The NFL's New Threat To Integrity
By Scott Daniels
The NFL season is in full swing and something is just not right.
Over the last decade, the professional sports world has been rattled by the use of performance enhancing drugs and human growth hormone. Countless players in the NFL have been punished for these clear violations, but the league’s new threat to the integrity of the game has nothing to do with banned substances.
This emerging epidemic is not only hard to spot, but even harder to penalize. If you are not sure what I am referring to, think “flopping” in the NBA. The latest trend among weary defenses in the NFL is to fake injuries in an attempt to get a breather without using a timeout.
But how can this be? NFL players are gladiators of the gridiron. Toughness is a mentality. Faking an injury goes against every virtue of the game. It’s an embarrassing attempt to gain a competitive advantage on the field. Is it worse than steroids? Probably not. But it’s a real problem that’s not very easy to halt.
For starters, how can referees tell if a guy is “faking” an injury? It’s purely subjective barring a bone sticking out or a knee out of place. Even apparent concussions are difficult to diagnose on the spot. And with the strict protocol in place for head injuries, players are increasingly hesitant to admit to concussion symptoms.
So what is the league doing about this?
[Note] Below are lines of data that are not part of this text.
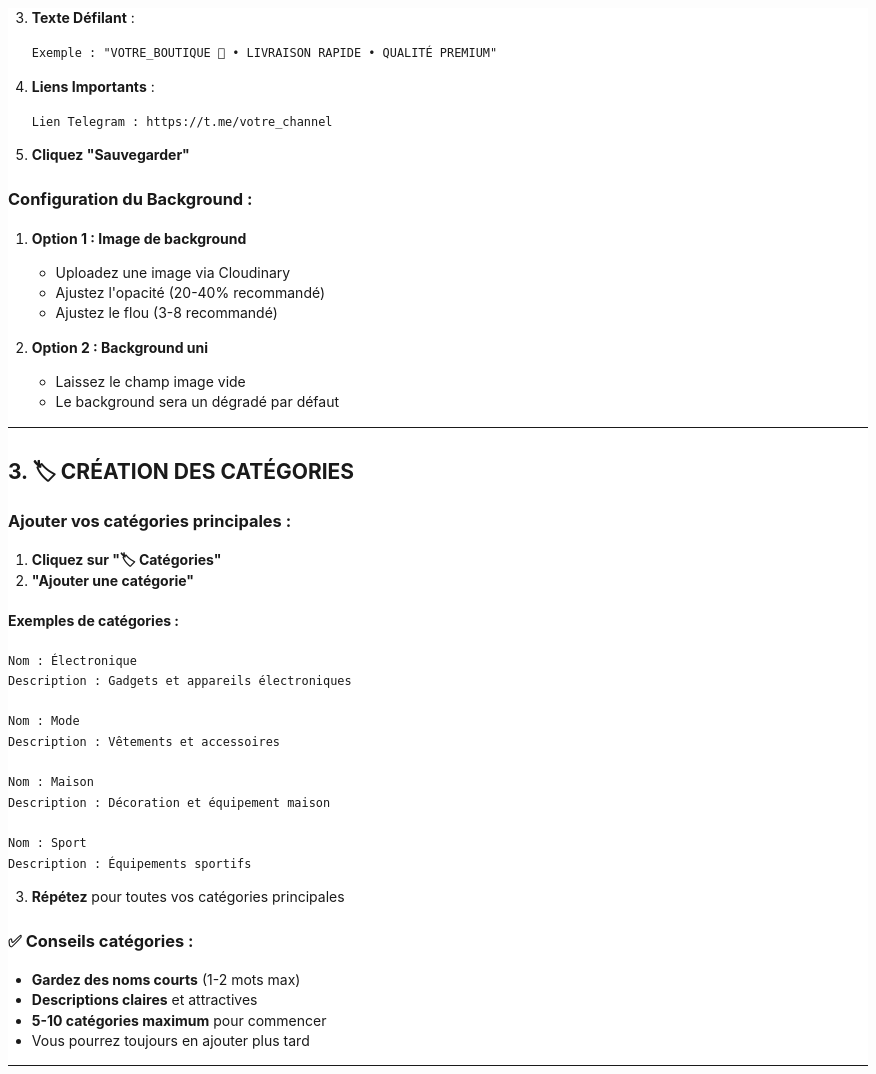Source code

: 3. **Texte Défilant** :
   ```
   Exemple : "VOTRE_BOUTIQUE 📲 • LIVRAISON RAPIDE • QUALITÉ PREMIUM"
   ```

4. **Liens Importants** :
   ```
   Lien Telegram : https://t.me/votre_channel
   ```

5. **Cliquez "Sauvegarder"**

### Configuration du Background :

1. **Option 1 : Image de background**
   - Uploadez une image via Cloudinary
   - Ajustez l'opacité (20-40% recommandé)
   - Ajustez le flou (3-8 recommandé)

2. **Option 2 : Background uni**
   - Laissez le champ image vide
   - Le background sera un dégradé par défaut

---

## 3. 🏷️ CRÉATION DES CATÉGORIES

### Ajouter vos catégories principales :

1. **Cliquez sur "🏷️ Catégories"**
2. **"Ajouter une catégorie"**

#### Exemples de catégories :
```
Nom : Électronique
Description : Gadgets et appareils électroniques

Nom : Mode
Description : Vêtements et accessoires

Nom : Maison
Description : Décoration et équipement maison

Nom : Sport
Description : Équipements sportifs
```

3. **Répétez** pour toutes vos catégories principales

### ✅ Conseils catégories :
- **Gardez des noms courts** (1-2 mots max)
- **Descriptions claires** et attractives
- **5-10 catégories maximum** pour commencer
- Vous pourrez toujours en ajouter plus tard

---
Well, there’s not a whole lot they can do.
The NFL sent memorandums to every team warning them that faking injuries could result in unsportsmanlike conduct penalties and potential penalties after the game. Again, how are the referees supposed to properly enforce this? It’s completely subjective. Fast-paced offenses are sweeping the league right now and defenses are struggling to keep up. The NFL needs to do more than warn teams about faking injuries.
In the NBA, flopping results in a fine. A fine levied against an NFL player has less of an impact than the rookie symposium. It’s peanuts to these guys. Suspensions seem harsh, but why not charge teams with timeouts or delay of game penalties? This will at least reduce the possibility of guys faking an injury.
The NFL could also take a page from English football and let the play continue while a guy is down on the field. Easier said than done in American football since lining up before a play is necessary, but the league cannot let this cowardice activity get out of hand. They must act before this type of activity becomes the norm.
Hopefully, the players will realize that faking injuries is an unbelievably dishonorable act on the football field. If not, the integrity of the game faces real challenges down the road.